Another source of sleeplessness for investors and regulators is the so-called stablecoins. This type of cryptocurrency has significantly increased its share in the crypto market in recent years. Their essence lies in pegging the value of the cryptocurrency to, for example, the U.S. dollar or another traditional currency (or even an ounce of gold, anything can be declared an anchor). They are actively used in cross-border transactions and for speculating on the prices of other cryptocurrencies.

However, the existence of such stablecoins is only possible if their issuers have an equivalent amount of the underlying currency (e.g., dollars) in reserve for the amount of stablecoins in circulation. And here, the issuers of stablecoins face a strong temptation: to issue more of their cryptocurrencies than the dollars held in reserves. And to spend a portion of the actual dollars received in exchange for stablecoins on Lambos and real estate in Bermuda.


Regulate can't be let go

The main dilemma for regulators is "How should we approach cryptocurrencies?" Over the past few years, there have been fluctuations between two approaches. The first approach is to tightly regulate cryptocurrencies, similar to how securities are regulated in developed financial markets. The second approach is to let them run wild but build a high wall between cryptocurrencies and the traditional financial system to make the flow of money in and out of the crypto market extremely challenging.

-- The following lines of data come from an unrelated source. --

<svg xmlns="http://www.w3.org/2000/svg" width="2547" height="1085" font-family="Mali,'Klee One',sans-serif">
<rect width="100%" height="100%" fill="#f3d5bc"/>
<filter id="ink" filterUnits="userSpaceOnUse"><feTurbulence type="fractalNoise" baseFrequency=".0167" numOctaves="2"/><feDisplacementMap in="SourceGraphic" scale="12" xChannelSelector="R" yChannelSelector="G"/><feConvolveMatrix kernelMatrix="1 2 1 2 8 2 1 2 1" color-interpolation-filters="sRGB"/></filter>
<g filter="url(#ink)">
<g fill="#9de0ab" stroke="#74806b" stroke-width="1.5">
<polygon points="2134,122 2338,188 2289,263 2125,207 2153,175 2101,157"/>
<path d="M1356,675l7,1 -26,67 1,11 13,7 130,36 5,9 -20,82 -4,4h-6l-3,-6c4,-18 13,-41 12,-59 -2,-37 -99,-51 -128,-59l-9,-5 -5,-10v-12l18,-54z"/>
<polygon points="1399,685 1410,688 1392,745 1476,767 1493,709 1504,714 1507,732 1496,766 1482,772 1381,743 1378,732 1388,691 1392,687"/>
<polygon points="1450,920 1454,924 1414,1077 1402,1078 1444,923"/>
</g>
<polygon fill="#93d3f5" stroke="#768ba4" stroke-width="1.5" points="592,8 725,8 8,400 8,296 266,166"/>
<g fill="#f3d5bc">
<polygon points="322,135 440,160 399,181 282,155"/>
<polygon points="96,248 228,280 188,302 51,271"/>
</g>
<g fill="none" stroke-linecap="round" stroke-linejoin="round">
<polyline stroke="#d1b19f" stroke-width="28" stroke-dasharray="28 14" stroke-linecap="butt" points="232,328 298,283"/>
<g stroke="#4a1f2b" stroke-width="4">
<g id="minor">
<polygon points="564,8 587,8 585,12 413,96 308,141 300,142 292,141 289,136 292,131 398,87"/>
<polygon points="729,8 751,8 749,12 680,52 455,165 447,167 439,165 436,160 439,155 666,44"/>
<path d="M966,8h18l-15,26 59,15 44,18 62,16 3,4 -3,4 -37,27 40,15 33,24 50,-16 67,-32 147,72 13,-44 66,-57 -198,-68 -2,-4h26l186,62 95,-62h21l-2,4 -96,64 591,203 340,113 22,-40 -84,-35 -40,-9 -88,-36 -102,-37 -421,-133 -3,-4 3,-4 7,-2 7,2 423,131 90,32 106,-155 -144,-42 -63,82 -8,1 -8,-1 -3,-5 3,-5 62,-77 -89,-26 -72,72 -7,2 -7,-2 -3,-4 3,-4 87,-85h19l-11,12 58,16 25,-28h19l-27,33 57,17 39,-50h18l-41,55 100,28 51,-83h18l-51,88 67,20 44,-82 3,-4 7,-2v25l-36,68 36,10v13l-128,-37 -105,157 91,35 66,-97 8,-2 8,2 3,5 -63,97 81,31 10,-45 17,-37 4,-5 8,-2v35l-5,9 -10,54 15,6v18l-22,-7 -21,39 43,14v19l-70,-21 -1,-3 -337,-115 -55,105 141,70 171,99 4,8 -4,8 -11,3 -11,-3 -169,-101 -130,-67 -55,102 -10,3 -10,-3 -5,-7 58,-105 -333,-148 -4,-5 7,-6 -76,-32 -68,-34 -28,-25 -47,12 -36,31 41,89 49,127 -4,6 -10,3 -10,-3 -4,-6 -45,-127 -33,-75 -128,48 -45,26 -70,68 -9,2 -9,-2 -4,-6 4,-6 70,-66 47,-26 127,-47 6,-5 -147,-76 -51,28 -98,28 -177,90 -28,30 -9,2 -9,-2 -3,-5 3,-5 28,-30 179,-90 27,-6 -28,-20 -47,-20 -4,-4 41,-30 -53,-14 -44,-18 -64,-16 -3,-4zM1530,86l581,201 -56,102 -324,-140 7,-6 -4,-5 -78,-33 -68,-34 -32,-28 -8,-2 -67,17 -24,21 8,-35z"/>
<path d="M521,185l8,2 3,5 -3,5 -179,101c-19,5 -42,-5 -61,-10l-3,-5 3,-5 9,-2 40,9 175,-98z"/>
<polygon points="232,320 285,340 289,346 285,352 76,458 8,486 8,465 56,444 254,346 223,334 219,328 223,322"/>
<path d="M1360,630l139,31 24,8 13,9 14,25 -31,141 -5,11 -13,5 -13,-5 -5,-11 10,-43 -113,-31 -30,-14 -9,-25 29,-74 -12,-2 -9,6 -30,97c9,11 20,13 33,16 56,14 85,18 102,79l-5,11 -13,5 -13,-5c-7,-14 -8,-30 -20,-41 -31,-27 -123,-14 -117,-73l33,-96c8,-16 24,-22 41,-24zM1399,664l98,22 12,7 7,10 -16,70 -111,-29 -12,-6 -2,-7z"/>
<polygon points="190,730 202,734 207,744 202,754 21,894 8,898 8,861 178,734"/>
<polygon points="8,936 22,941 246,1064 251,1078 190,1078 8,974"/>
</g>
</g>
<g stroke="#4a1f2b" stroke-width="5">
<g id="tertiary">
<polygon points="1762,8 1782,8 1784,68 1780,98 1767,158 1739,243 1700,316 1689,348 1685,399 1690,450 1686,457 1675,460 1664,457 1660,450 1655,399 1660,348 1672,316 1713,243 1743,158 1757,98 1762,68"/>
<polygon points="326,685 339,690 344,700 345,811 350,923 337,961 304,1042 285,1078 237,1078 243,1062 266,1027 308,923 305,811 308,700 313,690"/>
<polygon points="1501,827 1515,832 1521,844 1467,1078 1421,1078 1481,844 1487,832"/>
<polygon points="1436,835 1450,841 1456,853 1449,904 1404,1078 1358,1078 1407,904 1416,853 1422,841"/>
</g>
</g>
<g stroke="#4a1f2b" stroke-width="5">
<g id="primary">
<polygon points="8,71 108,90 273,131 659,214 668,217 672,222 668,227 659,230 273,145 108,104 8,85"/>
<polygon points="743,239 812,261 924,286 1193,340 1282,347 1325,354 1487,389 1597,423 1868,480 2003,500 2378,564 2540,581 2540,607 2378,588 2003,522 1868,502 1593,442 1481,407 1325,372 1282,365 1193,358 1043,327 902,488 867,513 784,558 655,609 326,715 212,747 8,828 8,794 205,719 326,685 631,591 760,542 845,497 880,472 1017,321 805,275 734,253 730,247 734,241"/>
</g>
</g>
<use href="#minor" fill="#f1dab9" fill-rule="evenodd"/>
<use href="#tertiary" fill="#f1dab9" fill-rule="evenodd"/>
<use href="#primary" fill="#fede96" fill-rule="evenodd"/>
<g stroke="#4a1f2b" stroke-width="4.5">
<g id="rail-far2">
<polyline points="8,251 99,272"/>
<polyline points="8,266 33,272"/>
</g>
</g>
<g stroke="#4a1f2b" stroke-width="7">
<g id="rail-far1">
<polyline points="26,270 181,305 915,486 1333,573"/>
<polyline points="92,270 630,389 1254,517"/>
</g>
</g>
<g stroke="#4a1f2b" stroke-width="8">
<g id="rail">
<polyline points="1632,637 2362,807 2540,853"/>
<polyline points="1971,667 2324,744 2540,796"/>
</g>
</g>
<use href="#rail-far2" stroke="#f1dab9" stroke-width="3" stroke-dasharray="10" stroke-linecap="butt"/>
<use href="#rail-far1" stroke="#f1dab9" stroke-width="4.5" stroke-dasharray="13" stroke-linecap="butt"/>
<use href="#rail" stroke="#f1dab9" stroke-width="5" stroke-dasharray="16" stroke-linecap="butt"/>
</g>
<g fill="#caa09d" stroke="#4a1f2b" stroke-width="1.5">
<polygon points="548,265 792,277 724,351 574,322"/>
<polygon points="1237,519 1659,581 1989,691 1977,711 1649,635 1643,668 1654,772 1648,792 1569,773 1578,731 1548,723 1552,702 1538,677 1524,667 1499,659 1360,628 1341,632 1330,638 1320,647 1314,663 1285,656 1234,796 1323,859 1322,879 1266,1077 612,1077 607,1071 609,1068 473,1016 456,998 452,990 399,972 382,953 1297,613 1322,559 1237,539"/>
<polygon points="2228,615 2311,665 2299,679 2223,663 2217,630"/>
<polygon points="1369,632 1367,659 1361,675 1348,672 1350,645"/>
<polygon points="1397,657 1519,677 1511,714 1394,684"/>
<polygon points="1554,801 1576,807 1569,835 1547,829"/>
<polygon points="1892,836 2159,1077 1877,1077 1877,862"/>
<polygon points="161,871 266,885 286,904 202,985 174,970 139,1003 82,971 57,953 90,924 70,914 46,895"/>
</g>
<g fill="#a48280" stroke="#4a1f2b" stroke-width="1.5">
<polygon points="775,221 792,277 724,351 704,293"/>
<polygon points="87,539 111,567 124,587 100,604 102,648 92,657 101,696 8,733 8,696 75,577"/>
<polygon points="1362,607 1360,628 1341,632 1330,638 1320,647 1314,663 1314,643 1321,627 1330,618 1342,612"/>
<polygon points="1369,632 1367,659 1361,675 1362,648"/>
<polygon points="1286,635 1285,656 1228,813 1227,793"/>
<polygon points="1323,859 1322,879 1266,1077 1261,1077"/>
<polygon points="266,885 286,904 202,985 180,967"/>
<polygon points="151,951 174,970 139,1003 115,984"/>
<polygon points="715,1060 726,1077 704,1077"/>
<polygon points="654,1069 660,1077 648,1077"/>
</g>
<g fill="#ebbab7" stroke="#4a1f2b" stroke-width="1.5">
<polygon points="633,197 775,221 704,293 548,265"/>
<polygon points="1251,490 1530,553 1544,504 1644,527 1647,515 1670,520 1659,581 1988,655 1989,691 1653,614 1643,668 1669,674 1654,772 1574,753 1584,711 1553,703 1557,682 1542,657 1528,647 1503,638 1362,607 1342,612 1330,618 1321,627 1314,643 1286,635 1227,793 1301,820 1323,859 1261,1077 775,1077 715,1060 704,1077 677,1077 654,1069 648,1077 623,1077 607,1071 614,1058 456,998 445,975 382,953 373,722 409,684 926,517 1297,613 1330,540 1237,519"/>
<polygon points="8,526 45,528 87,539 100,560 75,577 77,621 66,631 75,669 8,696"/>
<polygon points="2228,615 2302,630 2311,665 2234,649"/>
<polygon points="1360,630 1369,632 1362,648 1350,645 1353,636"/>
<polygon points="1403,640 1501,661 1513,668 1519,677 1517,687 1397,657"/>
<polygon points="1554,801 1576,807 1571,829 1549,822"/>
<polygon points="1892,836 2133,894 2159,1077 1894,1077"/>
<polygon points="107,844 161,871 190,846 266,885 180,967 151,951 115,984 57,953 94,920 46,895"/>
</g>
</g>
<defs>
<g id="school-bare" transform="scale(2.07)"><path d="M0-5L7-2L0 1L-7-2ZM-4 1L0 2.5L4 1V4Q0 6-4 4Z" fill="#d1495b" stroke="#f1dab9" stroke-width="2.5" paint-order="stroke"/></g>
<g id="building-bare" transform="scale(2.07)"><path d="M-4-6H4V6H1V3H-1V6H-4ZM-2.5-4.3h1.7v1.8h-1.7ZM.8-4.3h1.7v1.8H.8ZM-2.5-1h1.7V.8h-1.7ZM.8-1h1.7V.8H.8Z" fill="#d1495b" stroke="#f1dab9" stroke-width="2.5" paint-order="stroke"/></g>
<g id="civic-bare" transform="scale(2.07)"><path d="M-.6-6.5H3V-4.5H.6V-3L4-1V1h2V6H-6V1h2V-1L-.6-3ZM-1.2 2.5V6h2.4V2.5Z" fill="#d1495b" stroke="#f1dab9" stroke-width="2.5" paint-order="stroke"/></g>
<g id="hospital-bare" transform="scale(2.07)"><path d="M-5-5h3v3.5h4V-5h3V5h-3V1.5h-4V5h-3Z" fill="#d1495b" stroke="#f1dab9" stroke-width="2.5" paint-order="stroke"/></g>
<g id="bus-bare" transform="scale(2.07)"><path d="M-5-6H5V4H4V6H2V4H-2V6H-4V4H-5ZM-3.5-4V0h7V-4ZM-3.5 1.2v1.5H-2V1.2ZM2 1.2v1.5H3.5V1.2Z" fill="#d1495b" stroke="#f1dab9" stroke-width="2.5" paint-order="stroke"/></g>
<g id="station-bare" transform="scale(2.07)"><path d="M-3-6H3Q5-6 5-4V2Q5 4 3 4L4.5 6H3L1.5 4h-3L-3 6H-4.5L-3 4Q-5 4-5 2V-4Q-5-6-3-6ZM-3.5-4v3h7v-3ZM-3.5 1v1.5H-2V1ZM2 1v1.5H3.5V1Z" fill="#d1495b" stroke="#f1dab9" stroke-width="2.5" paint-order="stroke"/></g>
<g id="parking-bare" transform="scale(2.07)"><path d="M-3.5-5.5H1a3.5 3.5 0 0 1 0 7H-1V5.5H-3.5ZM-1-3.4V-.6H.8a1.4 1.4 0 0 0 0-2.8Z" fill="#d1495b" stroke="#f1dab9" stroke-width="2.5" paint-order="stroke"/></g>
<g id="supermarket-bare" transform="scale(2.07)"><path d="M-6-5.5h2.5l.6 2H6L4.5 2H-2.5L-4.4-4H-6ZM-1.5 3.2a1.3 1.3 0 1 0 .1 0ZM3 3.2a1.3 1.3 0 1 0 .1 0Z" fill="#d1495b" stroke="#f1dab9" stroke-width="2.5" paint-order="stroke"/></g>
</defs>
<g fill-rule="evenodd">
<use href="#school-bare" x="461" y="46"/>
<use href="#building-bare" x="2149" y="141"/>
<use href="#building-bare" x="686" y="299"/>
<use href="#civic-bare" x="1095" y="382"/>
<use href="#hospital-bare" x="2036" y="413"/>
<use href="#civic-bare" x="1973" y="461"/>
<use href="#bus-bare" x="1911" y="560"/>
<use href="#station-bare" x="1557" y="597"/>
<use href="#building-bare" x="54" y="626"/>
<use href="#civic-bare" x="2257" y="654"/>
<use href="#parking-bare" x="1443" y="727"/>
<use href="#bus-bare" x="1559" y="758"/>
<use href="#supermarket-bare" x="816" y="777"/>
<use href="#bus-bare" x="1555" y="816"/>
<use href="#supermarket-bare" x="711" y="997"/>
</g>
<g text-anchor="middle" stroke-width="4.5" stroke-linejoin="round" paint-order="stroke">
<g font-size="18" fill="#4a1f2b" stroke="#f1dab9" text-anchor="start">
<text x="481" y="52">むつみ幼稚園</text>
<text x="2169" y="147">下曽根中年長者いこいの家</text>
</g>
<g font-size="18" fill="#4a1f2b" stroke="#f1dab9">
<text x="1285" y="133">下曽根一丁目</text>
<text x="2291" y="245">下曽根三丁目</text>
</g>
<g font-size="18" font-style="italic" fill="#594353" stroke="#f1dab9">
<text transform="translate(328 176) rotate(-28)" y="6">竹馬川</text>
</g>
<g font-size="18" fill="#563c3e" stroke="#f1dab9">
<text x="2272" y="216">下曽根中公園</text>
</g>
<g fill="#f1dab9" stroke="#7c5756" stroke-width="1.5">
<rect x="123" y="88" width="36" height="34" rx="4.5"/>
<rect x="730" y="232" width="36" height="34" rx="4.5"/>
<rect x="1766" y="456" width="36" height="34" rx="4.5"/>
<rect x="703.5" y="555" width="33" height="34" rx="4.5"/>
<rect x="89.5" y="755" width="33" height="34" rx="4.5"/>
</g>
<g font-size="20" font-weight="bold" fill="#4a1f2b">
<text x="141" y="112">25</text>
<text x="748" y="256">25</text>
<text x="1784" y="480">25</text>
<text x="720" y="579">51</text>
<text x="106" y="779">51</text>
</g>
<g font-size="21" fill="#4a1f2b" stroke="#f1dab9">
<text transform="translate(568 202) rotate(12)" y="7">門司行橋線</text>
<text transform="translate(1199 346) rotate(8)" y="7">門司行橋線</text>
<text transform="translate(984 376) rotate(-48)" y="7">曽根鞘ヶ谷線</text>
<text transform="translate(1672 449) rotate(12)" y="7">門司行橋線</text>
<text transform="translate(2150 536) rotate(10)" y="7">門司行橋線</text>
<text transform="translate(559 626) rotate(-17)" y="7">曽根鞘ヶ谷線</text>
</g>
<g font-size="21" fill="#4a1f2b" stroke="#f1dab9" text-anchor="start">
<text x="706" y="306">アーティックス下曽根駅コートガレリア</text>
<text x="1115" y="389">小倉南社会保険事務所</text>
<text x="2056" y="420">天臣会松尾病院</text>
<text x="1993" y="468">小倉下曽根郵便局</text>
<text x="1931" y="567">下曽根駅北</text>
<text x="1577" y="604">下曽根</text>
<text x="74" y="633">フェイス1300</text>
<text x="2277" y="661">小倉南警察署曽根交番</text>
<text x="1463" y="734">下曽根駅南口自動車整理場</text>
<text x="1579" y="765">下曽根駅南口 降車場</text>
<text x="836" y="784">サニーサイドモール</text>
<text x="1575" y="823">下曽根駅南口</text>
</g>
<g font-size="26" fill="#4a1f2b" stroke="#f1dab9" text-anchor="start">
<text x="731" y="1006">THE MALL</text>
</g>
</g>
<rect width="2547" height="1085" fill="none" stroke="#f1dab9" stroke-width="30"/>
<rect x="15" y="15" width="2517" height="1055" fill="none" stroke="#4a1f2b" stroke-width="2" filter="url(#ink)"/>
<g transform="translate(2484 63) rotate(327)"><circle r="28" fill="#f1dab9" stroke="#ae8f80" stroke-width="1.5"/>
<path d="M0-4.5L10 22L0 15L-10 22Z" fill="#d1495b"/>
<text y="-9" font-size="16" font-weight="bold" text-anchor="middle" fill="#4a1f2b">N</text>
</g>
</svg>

What do authorities and financial regulators fear? They fear two phenomena: tax evasion and money laundering. Some of their concerns are justified, but more often than not, they are not. Especially now, after so-called anonymous cryptocurrencies have been effectively banned in most jurisdictions. Non-anonymous cryptocurrencies, on the other hand, can be easily traced if desired.

The European Union (EU) has taken a compromise approach. The recently enacted MiCA (Markets in Crypto-assets) grants cryptocurrencies a much softer status compared to traditional securities. For instance, creators of a crypto asset will not require prior approval from regulatory bodies to publish an official document for investors (a white paper). So, the EU has taken a third path—cryptocurrencies will not be treated as securities in the 27 member states, but they won't be left entirely unregulated either.

This decision has already received applause from the crypto market, although there are also pessimistic voices. What happens next? MiCA is not a directly applicable law for specific EU countries. Instead, it serves as a framework within which individual EU countries will issue their own laws and regulations for the crypto market. They have a maximum of 18 months to do so, until December 2024, which allows crypto projects to adapt to the new conditions.

Moreover, it will be possible to take advantage of national regulatory peculiarities in individual countries. Because MiCA is a framework law, it leaves some freedom for EU members to create their own national laws. And the freedom of capital movement within the EU has not been abolished either.

There are still two financial centers that will compete with the EU in terms of convenience for crypto finance — Switzerland and the United Kingdom. They are currently tuning their national laws and regulations regarding crypto assets, so European citizens will have choices.


As a side note, here are the three key rules of MiCA:

The most important requirement of MiCA is that cryptocurrency transfers, like any other financial transaction, must always be traceable, and suspicious transactions must be blocked. Information about the source of the asset and its beneficiary will travel with the transaction and be stored on both sides.

The MiCA law applies to transactions of over 1000 euros from autonomous wallets (the private user's cryptocurrency wallet address) when they interact with crypto asset service providers. The rules do not apply to peer-to-peer transfers(between private persons).

The MiCA law includes measures against market manipulation, money laundering, terrorist financing, and other criminal activities. As usual, sure. The European Securities and Markets Authority (ESMA) will create a public registry of crypto asset service providers that are illegal in the European Union.